▶ Exercise: State the number of lines in these records holding "index". Say nothing more.

────

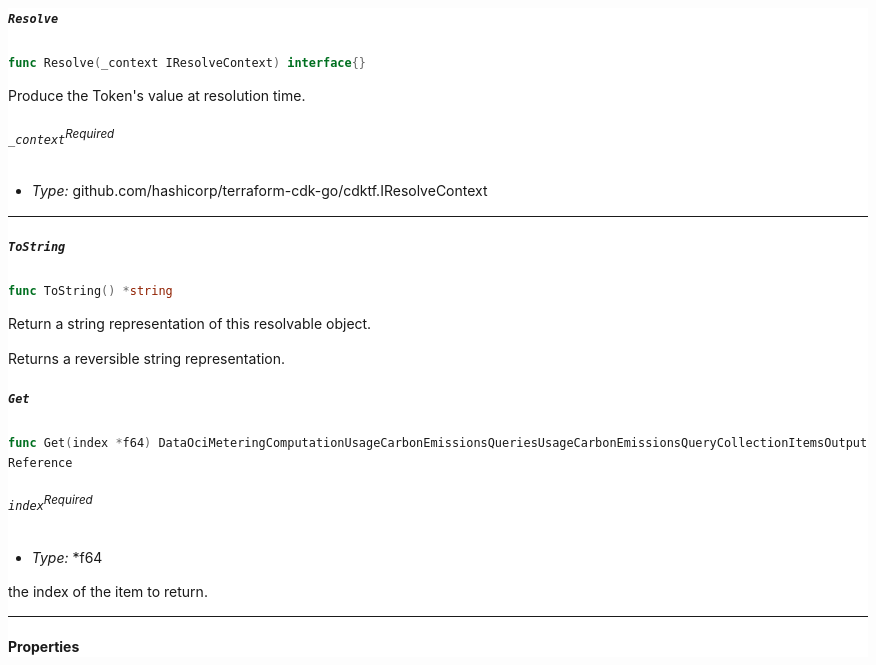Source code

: ##### `Resolve` <a name="Resolve" id="rhizo-co-terraform-provider-oci.dataOciMeteringComputationUsageCarbonEmissionsQueries.DataOciMeteringComputationUsageCarbonEmissionsQueriesUsageCarbonEmissionsQueryCollectionItemsList.resolve"></a>

```go
func Resolve(_context IResolveContext) interface{}
```

Produce the Token's value at resolution time.

###### `_context`<sup>Required</sup> <a name="_context" id="rhizo-co-terraform-provider-oci.dataOciMeteringComputationUsageCarbonEmissionsQueries.DataOciMeteringComputationUsageCarbonEmissionsQueriesUsageCarbonEmissionsQueryCollectionItemsList.resolve.parameter._context"></a>

- *Type:* github.com/hashicorp/terraform-cdk-go/cdktf.IResolveContext

---

##### `ToString` <a name="ToString" id="rhizo-co-terraform-provider-oci.dataOciMeteringComputationUsageCarbonEmissionsQueries.DataOciMeteringComputationUsageCarbonEmissionsQueriesUsageCarbonEmissionsQueryCollectionItemsList.toString"></a>

```go
func ToString() *string
```

Return a string representation of this resolvable object.

Returns a reversible string representation.

##### `Get` <a name="Get" id="rhizo-co-terraform-provider-oci.dataOciMeteringComputationUsageCarbonEmissionsQueries.DataOciMeteringComputationUsageCarbonEmissionsQueriesUsageCarbonEmissionsQueryCollectionItemsList.get"></a>

```go
func Get(index *f64) DataOciMeteringComputationUsageCarbonEmissionsQueriesUsageCarbonEmissionsQueryCollectionItemsOutputReference
```

###### `index`<sup>Required</sup> <a name="index" id="rhizo-co-terraform-provider-oci.dataOciMeteringComputationUsageCarbonEmissionsQueries.DataOciMeteringComputationUsageCarbonEmissionsQueriesUsageCarbonEmissionsQueryCollectionItemsList.get.parameter.index"></a>

- *Type:* *f64

the index of the item to return.

---


#### Properties <a name="Properties" id="Properties"></a>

────

▶ Response to the exercise: 3